Un health score client est un indicateur composite qui résume l'état de santé d'un compte à partir de signaux d'usage, d'adoption et de relation. Il sert à repérer les comptes à risque de départ avant le renouvellement, pour pouvoir intervenir à temps. Contrairement au lead scoring, qui prédit la probabilité d'achat, le health score s'intéresse à la probabilité de rester et de se développer.
Quels signaux mettre dans un health score ?
Privilégiez des signaux d'usage observables et corrélés à la valeur : fréquence de connexion, profondeur d'adoption des fonctionnalités clés, nombre d'utilisateurs actifs, atteinte du moment de valeur, et qualité de la relation (tickets, NPS, sponsor toujours en poste). Évitez d'empiler des dizaines d'indicateurs : trois à six signaux bien choisis et pondérés valent mieux qu'un score illisible.

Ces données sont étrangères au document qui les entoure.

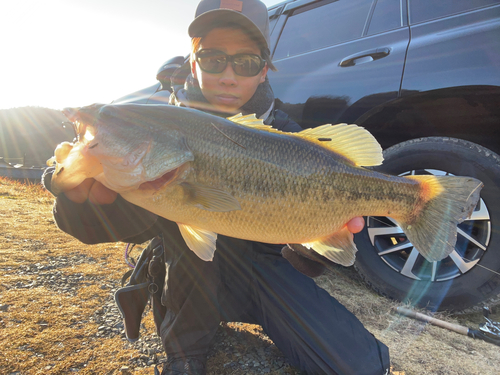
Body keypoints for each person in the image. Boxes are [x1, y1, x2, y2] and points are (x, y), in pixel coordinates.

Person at [43, 1, 391, 374]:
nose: (228, 75)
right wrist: (81, 204)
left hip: (265, 270)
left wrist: (318, 241)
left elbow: (312, 253)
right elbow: (120, 223)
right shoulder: (159, 125)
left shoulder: (292, 138)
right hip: (188, 274)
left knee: (359, 367)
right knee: (188, 256)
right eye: (212, 59)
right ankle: (185, 354)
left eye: (245, 63)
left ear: (263, 72)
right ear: (193, 63)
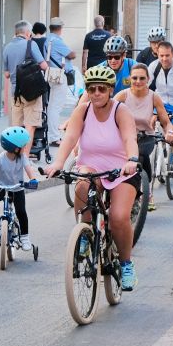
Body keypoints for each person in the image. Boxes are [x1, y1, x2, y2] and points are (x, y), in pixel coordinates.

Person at [48, 63, 141, 289]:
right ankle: (86, 234)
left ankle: (126, 264)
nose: (96, 93)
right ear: (87, 91)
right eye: (91, 89)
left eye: (101, 88)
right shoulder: (82, 110)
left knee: (119, 217)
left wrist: (131, 160)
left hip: (121, 169)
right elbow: (70, 138)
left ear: (110, 89)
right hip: (91, 165)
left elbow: (130, 138)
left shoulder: (121, 111)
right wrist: (58, 163)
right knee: (81, 186)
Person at [115, 63, 173, 206]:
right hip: (125, 136)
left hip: (146, 136)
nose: (138, 81)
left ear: (148, 79)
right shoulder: (122, 95)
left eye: (142, 78)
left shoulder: (154, 97)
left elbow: (166, 122)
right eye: (134, 78)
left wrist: (170, 132)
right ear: (129, 79)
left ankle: (145, 189)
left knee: (139, 156)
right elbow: (106, 112)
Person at [0, 127, 41, 250]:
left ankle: (24, 237)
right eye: (23, 146)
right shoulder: (1, 158)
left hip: (17, 188)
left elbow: (29, 170)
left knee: (21, 212)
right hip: (2, 187)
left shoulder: (22, 158)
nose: (24, 148)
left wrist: (33, 179)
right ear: (16, 148)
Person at [2, 19, 50, 159]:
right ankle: (25, 157)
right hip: (32, 92)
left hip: (15, 92)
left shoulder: (7, 48)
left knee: (16, 125)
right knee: (31, 124)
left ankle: (15, 155)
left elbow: (6, 74)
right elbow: (43, 66)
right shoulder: (31, 44)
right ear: (28, 33)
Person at [45, 17, 78, 144]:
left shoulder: (48, 39)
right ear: (60, 28)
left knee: (53, 105)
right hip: (59, 75)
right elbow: (71, 54)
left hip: (52, 74)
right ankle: (53, 136)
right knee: (55, 106)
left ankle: (52, 135)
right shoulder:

Health score et lead scoring, est-ce la même chose ?
Non. Le lead scoring qualifie un prospect pendant l'acquisition et estime sa probabilité de conversion. Le health score mesure la santé d'un client existant et estime sa probabilité de rester ou de se développer. Les deux scores reposent sur des signaux différents et servent des équipes différentes, marketing et vente d'un côté, customer success de l'autre.
À quelle fréquence recalculer le health score ?
Un rafraîchissement quotidien ou hebdomadaire suffit dans la plupart des cas, selon le rythme d'usage de votre produit. L'essentiel n'est pas la fréquence brute mais le rituel qui l'accompagne : un point régulier où l'équipe regarde les comptes qui changent de catégorie et décide d'une action. Un score recalculé mais jamais regardé ne sert à rien.